A small, dark lump popped out and fell to the floor.
Agnes turned. She looked at the lump, then at Freddie, her amazement mirroring his own. This is it, he thought. What
had Mrs. Jackson said? Break the sac, snip the cord. “Agnes! Do what you’re supposed to.”
He dashed into the kitchen, grabbed the scissors, and ran back to where Agnes stood, still looking blank. Trying not to think about it, he knelt down, gingerly tore open the sac, and snipped the cord. The puppy made a mewling sound. Agnes bent to sniff the tiny body without enthusiasm. The placenta lay on the floor.
“Jeepers, Agnes. Don’t be such a retard.”
Carefully he scooped her up, carried her into the kitchen, and set her down in the pen. Then he went back for the puppy—so slippery he almost dropped it—and nudged it against one of Agnes’s teats. At last someone knew what to do. The puppy latched on, and Agnes began to lick it clean.
Freddie sat on the floor, wishing for the whisky Mrs. Jackson had recommended. For half an hour nothing happened. The pup nursed blindly and Agnes fussed over it. He was beginning to nod off when the panting started again. He sat up, scissors ready. Again the dark lump popped out, seemingly with no effort, but this time Agnes was all business. No sooner had it landed on the newspapers than she turned around, tore the sac, bit the cord, and began washing the newborn puppy. All Freddie had to do was guide it to the teat.
“Agnes,” he said, “you’ve got it. You’re a bona fide mom. Number two and counting. Go for it, baby.”
Within forty minutes another puppy appeared. Freddie put on
The Magic Flute
, drank tea, cheered Agnes on. “No pain, no gain,” he admonished. After the third birth came a pause. An hour passed, ninety minutes, nearly two hours. He eyed the clock, paced the apartment, studied the dog. Was Agnes through? Three was a perfectly respectable first litter, the vet had said. Cautiously he reached to feel her belly, but she
growled and snapped. A few minutes later the panting started again.

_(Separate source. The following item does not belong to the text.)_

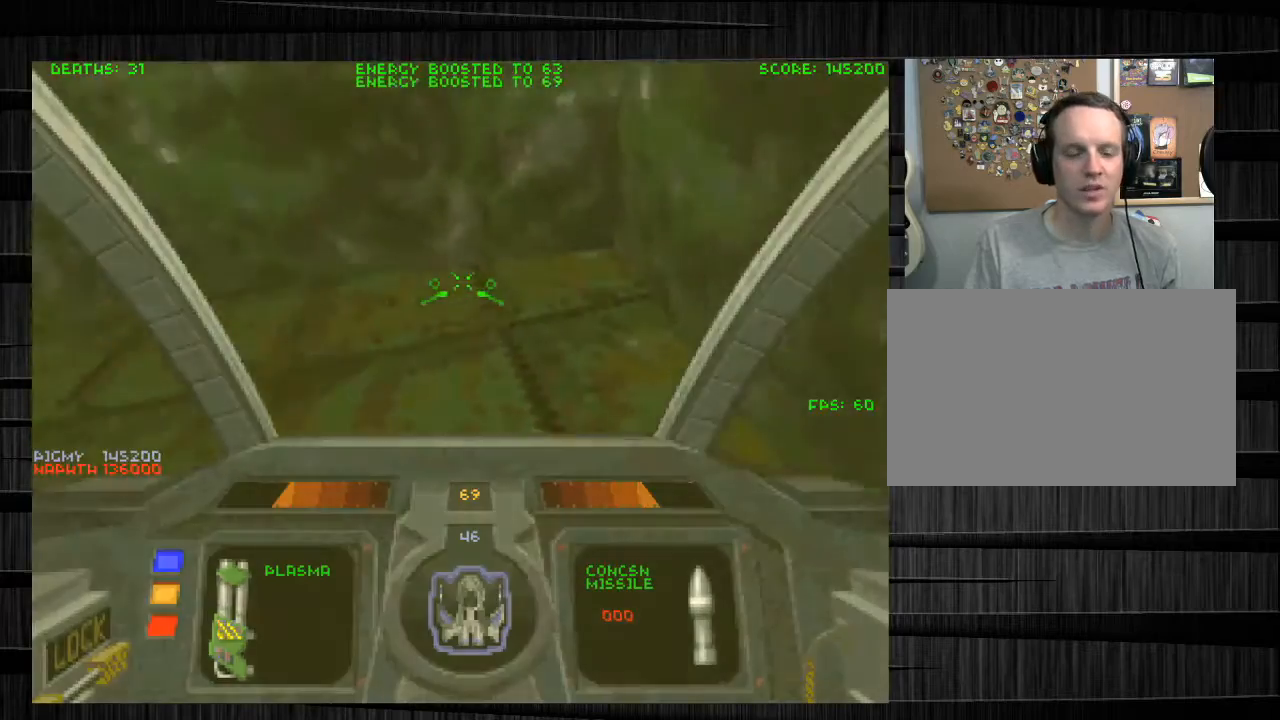
{"keys": ["z"], "mouse": [], "events": [[100, "a", "down"], [300, "a", "up"], [500, "z", "down"]]}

After a noticeably longer period, a fourth sac slid out. Agnes simply slumped to one side, allowing the three pups to reattach themselves. Even as he broke the sac, Freddie knew the puppy was dead.
His first thought was to get the body away from Agnes and her brood. He carried it over to the table. Under the light he studied the small being. At the sight of the neat ears, the unmistakable paws, Freddie’s eyes watered; he hadn’t seen a fatality since the day he forced that door in Dalston. With one finger he stroked the sleek fur. In the morning he would bury it near Kevin’s Brother Cadfaels. For now he wrapped it in a clean tea towel and laid it in the airing cupboard.
By the time he came back from washing his hands another surprise awaited him. Agnes was panting again, sounding bored rather than pained. A few minutes later a fifth puppy appeared. Agnes performed her duties with brisk efficiency, and somehow Freddie knew it was over. He brought her a bowl of milk, which she lapped greedily. She settled to rest and he arranged the puppies along her teats. Only when they were all suckling did he at last turn off the light and get into bed. In the darkness he held his breath. Four new beings were sharing his apartment, but they were doing so in utter silence.
“Prick,” said Hazel.
The word emerged distinctly through bubbles of saliva. For the second time since breakfast her heels were drumming the floor, fortunately in the carpeted living-room. Jonathan was doing his best to keep hold of her head and arms. Meanwhile George tried to restrain her legs; already he had let go twice.
“Hazel, love,” said Nora. “Relax. Take a deep breath and relax. We’re all right here.”
“Gooseberries. Top and tail. Top and tail.”
Her head whipped from side to side, and just as Jonathan was about to lose his grip, the seizure ended. Hazel’s limbs grew heavy, her breathing slowed. He cradled her head while Nora brought a cushion. Together they covered her with a blanket. George hurried from the room; he would be making an entry, Jonathan knew, in the notebook where he detailed each seizure, searching for a correlation with weather, exercise, diet, household events. Sometimes Nora followed him but today, no such luck. She knelt in what Jonathan regarded as his rightful place, next to Hazel. He resigned himself to the nearest armchair. “That was terrible,” he said.